China’s fast pace of technology adoption, training and partnerships will help put the country on par with Korea by 2010 in the mobile handsets, displays, petrochemicals and refrigeration sectors. The survey results signal that Korea, which leads mobile phone and many high-tech markets in Asia, is likely to see its competitiveness weaken in the face of cheaper and technologically better products made by Chinese manufacturers.

Currently, Korea leads China in mobile-handset technology by two years, thin-film-transistor liquid-crystal displays by eight years, organic electro luminescence by three years, petrochemicals by seven to 10 years and refrigeration by five years, the foundation said.

KOTEF, affiliated with the Ministry of Commerce, Industry and Energy, has said that China’s mobile technology is advancing at a rapid pace and is forecast to match Korea in 2007, bolstered by the Chinese government’s aggressive investment and funding by foreign handset makers.

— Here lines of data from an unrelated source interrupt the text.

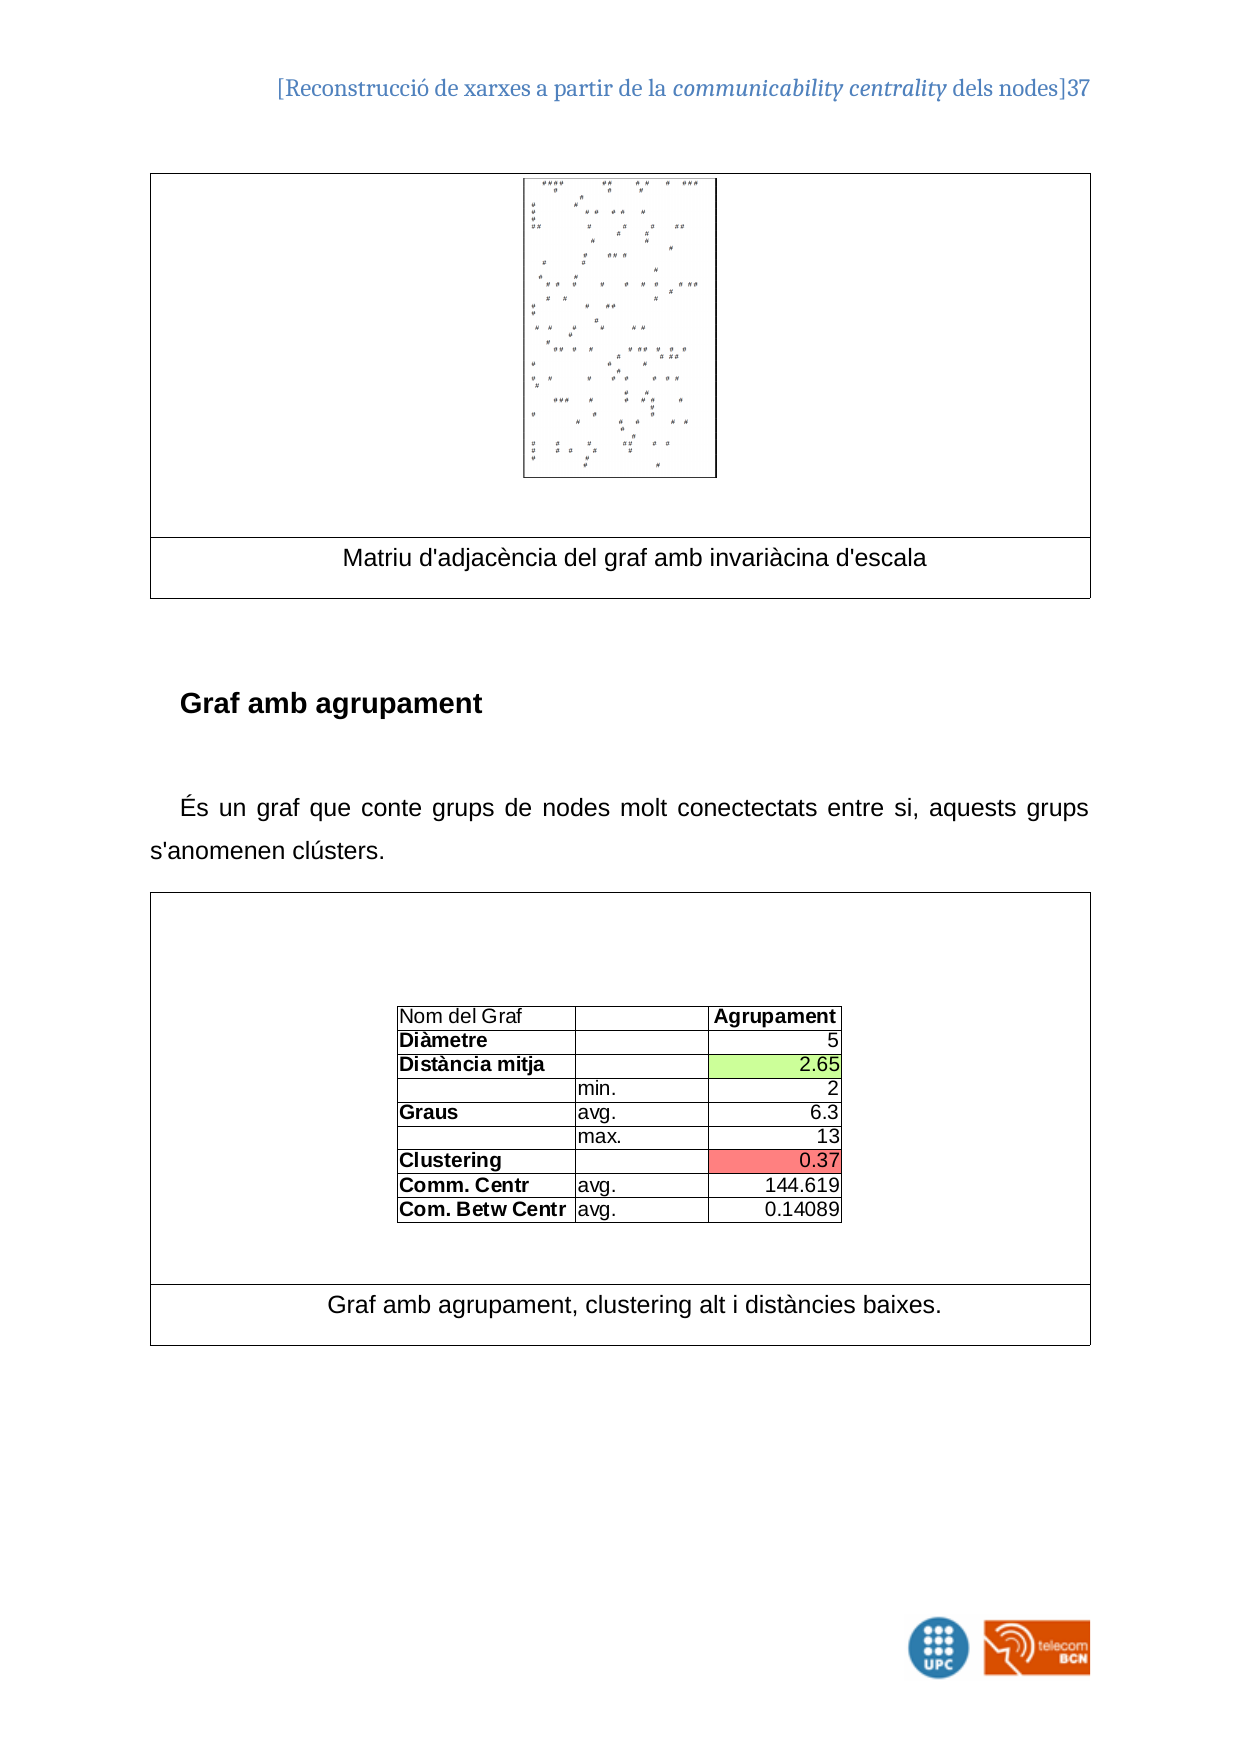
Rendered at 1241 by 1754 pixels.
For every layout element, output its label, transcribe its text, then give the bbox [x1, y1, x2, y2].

picture [523, 178, 717, 478]
table_cell Graf amb agrupament, clustering alt i distàncies baixes. [151, 1285, 1090, 1345]
table_header [151, 893, 1090, 1284]
table_cell Matriu d'adjacència del graf amb invariàcina d'escala [151, 538, 1090, 598]
table_header [151, 174, 1090, 537]
picture [904, 1614, 1091, 1681]
subtitle Graf amb agrupament [150, 687, 1090, 720]
text És un graf que conte grups de nodes molt conectectats entre si, aquests grups s'anomenen clústers. [150, 793, 1090, 865]
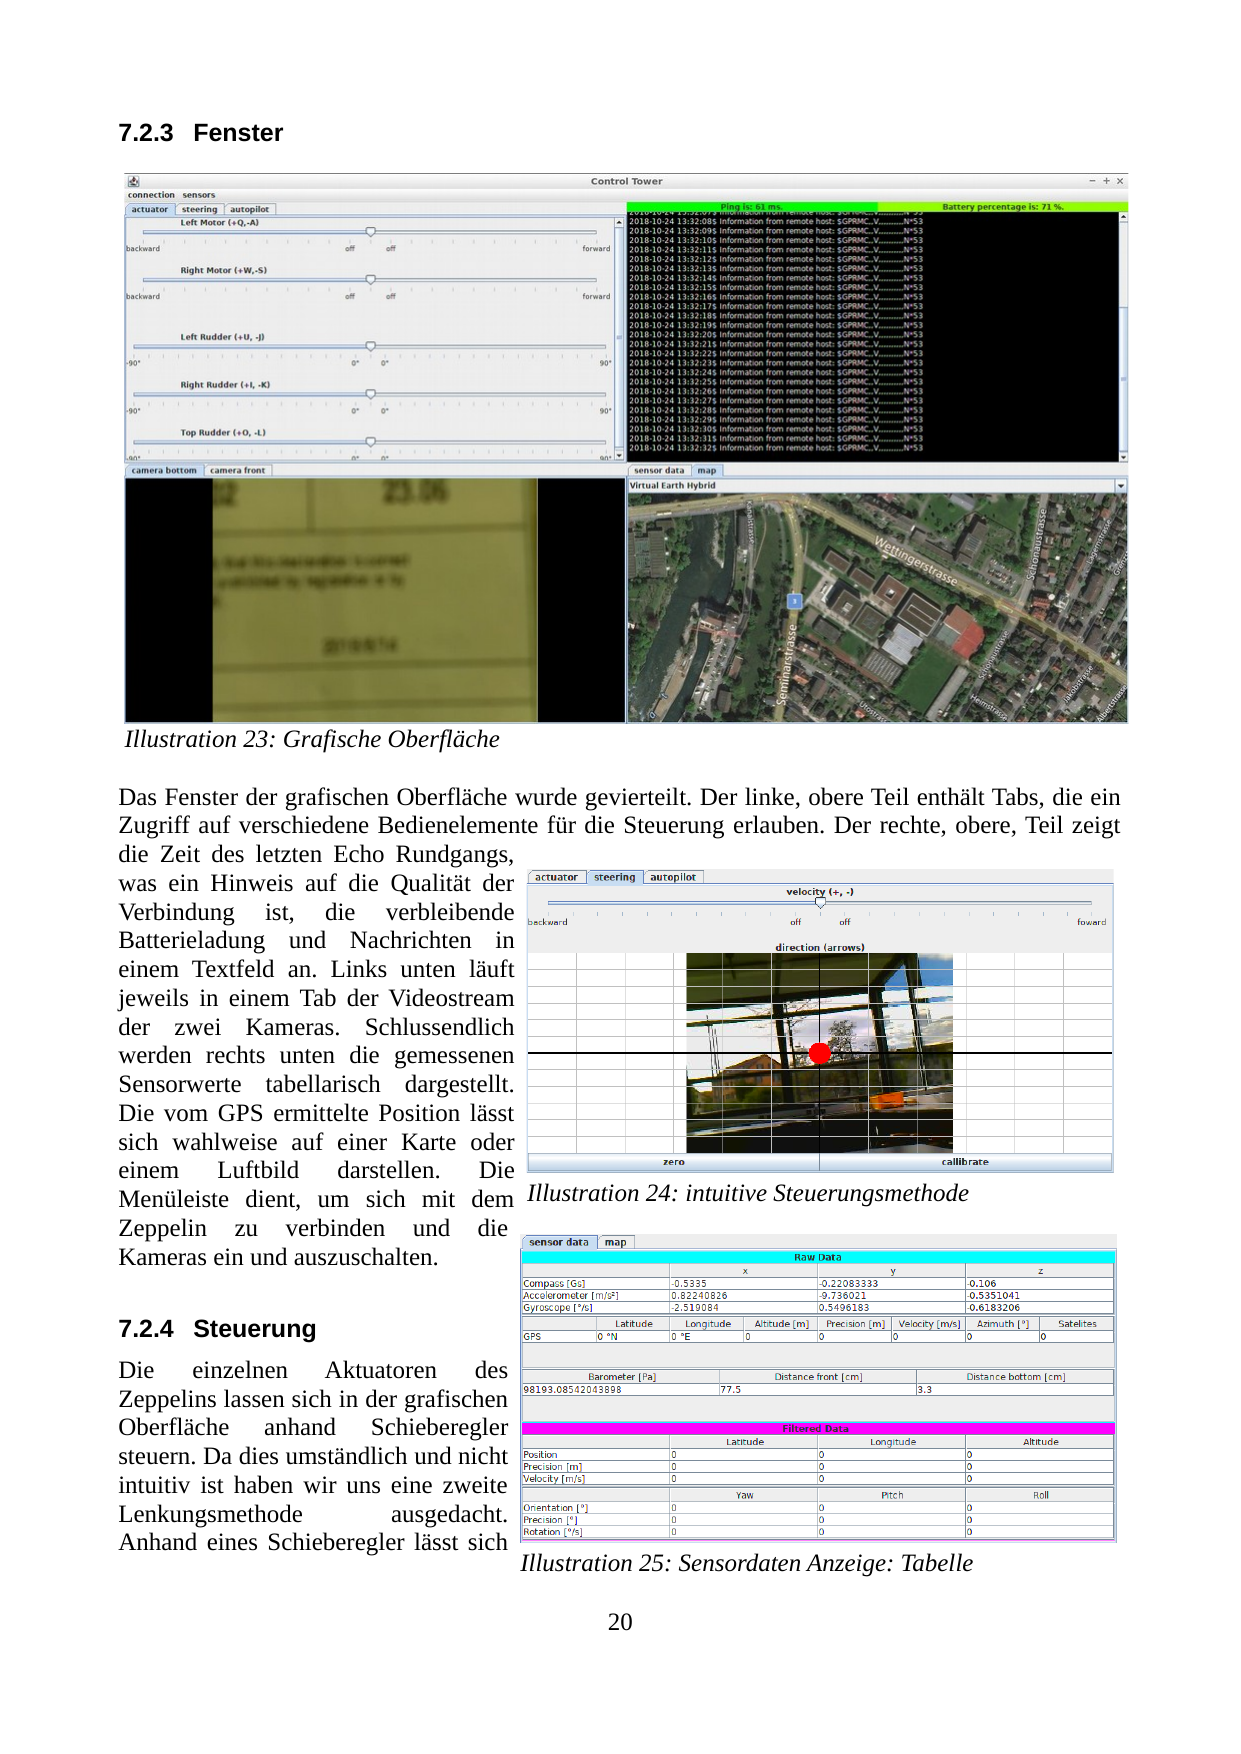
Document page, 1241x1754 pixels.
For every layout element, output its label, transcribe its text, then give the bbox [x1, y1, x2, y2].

picture [520, 1234, 1117, 1543]
picture [526, 869, 1114, 1173]
picture [124, 173, 1129, 724]
text Illustration 25: Sensordaten Anzeige: Tabelle [520, 1543, 1117, 1576]
text Illustration 23: Grafische Oberfläche [124, 724, 1128, 753]
text Die einzelnen Aktuatoren des Zeppelins lassen sich in der grafischen Oberfläche anhand Schieberegler steuern. Da dies umständlich und nicht intuitiv ist haben wir uns eine zweite Lenkungsmethode ausgedacht. Anhand eines Schieberegler lässt sich [118, 1355, 520, 1556]
subtitle Fenster [118, 118, 1122, 147]
text Das Fenster der grafischen Oberfläche wurde gevierteilt. Der linke, obere Teil enthält Tabs, die ein Zugriff auf verschiedene Bedienelemente für die Steuerung erlauben. Der rechte, obere, Teil zeigt die Zeit des letzten Echo Rundgangs, was ein Hinweis auf die Qualität der Verbindung ist, die verbleibende Batterieladung und Nachrichten in einem Textfeld an. Links unten läuft jeweils in einem Tab der Videostream der zwei Kameras. Schlussendlich werden rechts unten die gemessenen Sensorwerte tabellarisch dargestellt. Die vom GPS ermittelte Position lässt sich wahlweise auf einer Karte oder einem Luftbild darstellen. Die Menüleiste dient, um sich mit dem Zeppelin zu verbinden und die Kameras ein und auszuschalten. [118, 782, 1122, 1270]
text Illustration 24: intuitive Steuerungsmethode [527, 1173, 1113, 1207]
subtitle Steuerung [118, 1314, 520, 1342]
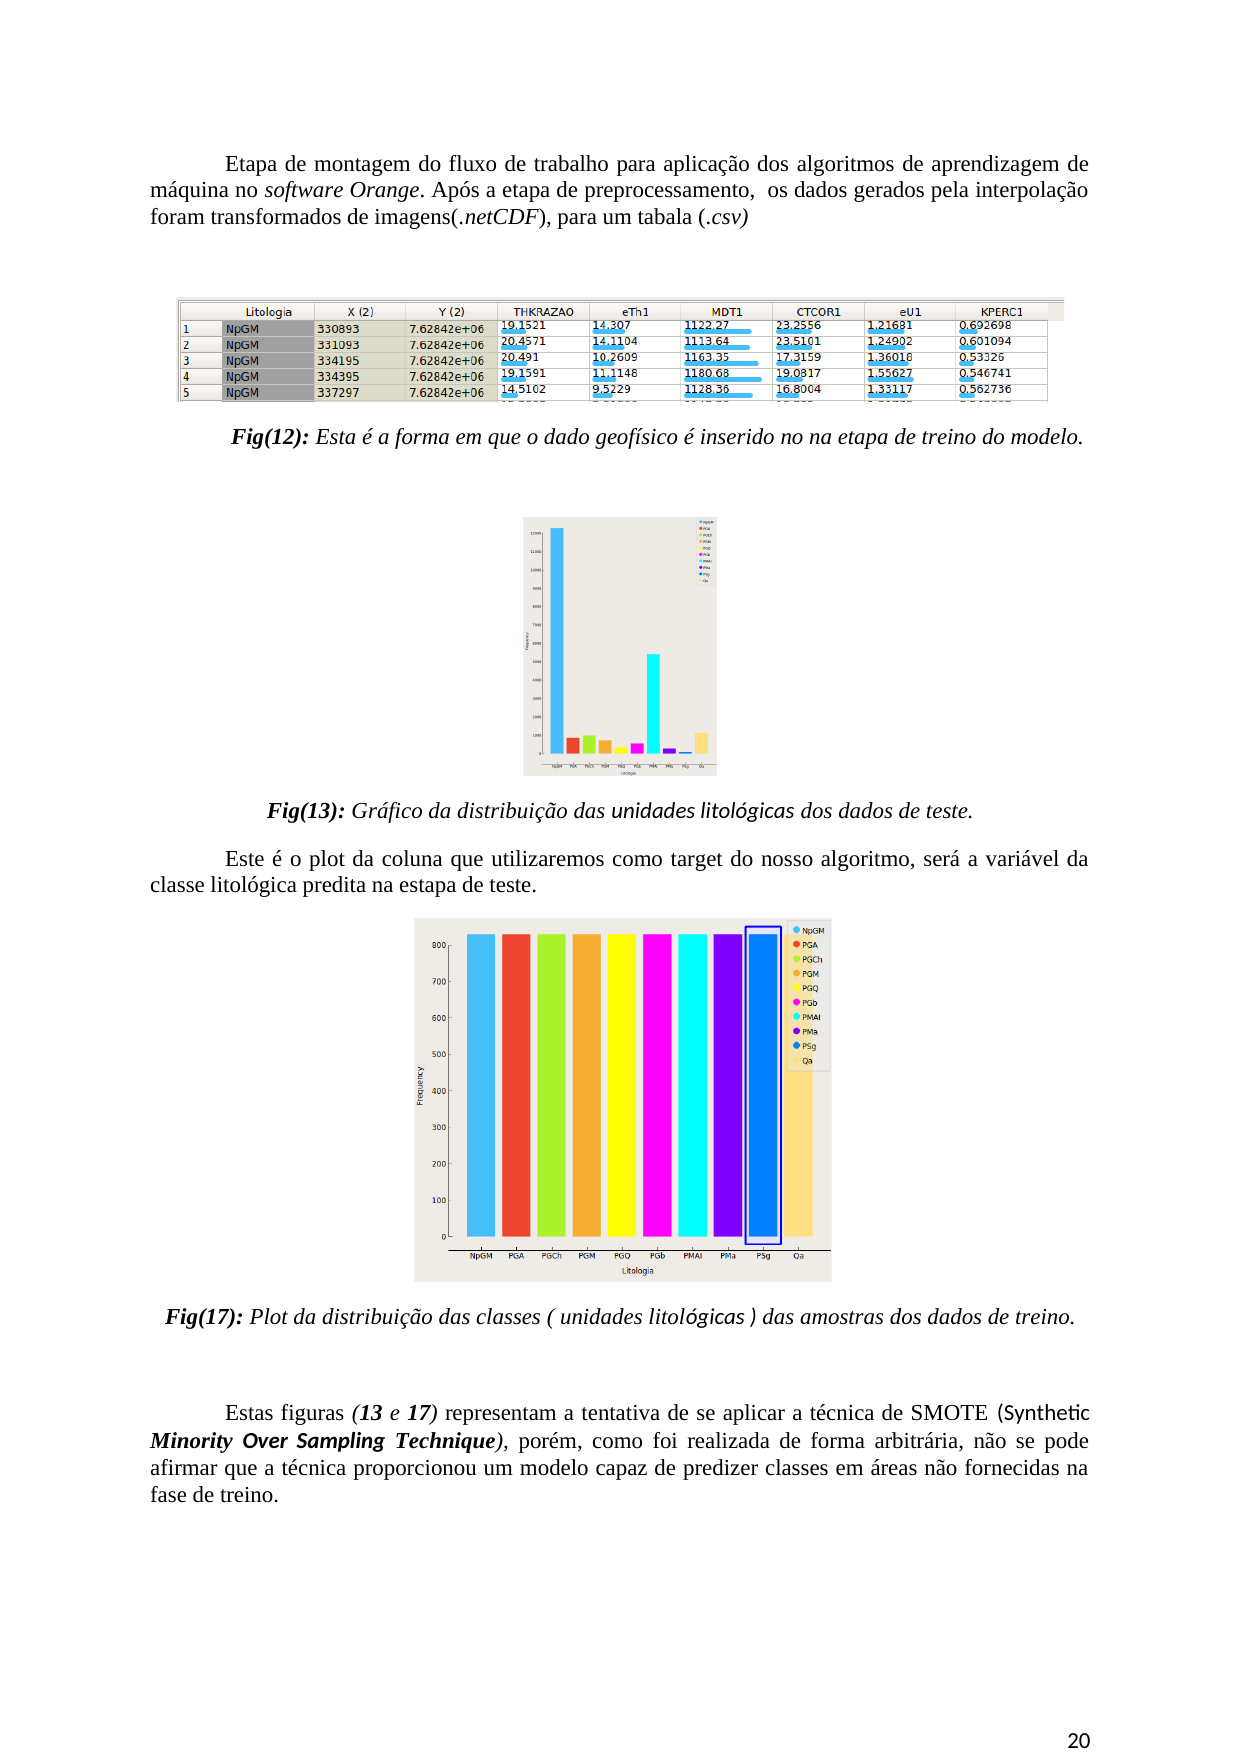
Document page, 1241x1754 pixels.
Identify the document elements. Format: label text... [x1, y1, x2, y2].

text Este é o plot da coluna que utilizaremos como target do nosso algoritmo, será a variável da classe litológica predita na estapa de teste. [150, 845, 1090, 898]
picture [414, 918, 832, 1282]
text Fig(17): Plot da distribuição das classes ( unidades litológicas ) das amostras dos dados de treino. [150, 1302, 1090, 1330]
text Estas figuras (13 e 17) representam a tentativa de se aplicar a técnica de SMOTE (Synthetic Minority Over Sampling Technique), porém, como foi realizada de forma arbitrária, não se pode afirmar que a técnica proporcionou um modelo capaz de predizer classes em áreas não fornecidas na fase de treino. [150, 1398, 1090, 1507]
picture [523, 517, 717, 776]
text Fig(12): Esta é a forma em que o dado geofísico é inserido no na etapa de treino do modelo. [150, 423, 1090, 449]
picture [176, 297, 1065, 402]
text Etapa de montagem do fluxo de trabalho para aplicação dos algoritmos de aprendizagem de máquina no software Orange. Após a etapa de preprocessamento, os dados gerados pela interpolação foram transformados de imagens(.netCDF), para um tabala (.csv) [150, 150, 1090, 229]
text Fig(13): Gráfico da distribuição das unidades litológicas dos dados de teste. [150, 796, 1090, 824]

More troubling is the prospect that Chinese mobile handsets – even with similar technology – will be priced much cheaper than Korean models in 2010, thanks to its huge manufacturing base that churns out products at lower costs.

Korea’s trade account with China is expected to swing into a deficit starting in 2011 if the current trend continues, the Korea International Trade Association has warned.

ASEAN free trade

Meanwhile, Korea has to tackle other pending trade issues besides China. In early March, Korea and the Association of South East Asian Nations (ASEAN) held the first round of exploratory talks in Jakarta, Indonesia, to study the feasibility of signing a free trade agreement between both sides. The two sides discussed how to increase their annual $37.3bn bilateral trade, which accounted for 10.4% of Korea’s overall trade last year.

The talks with ASEAN are part of a government strategy to pursue more FTAs after National Assembly ratification of one with Chile in February, the first for Korea. The trade agreement went into effect on April 1 after suffering a long and bumpy road for approval in Korea including three failed attempts in parliament. At the moment, Korea is discussing trade pacts with Japan, Singapore and Mexico.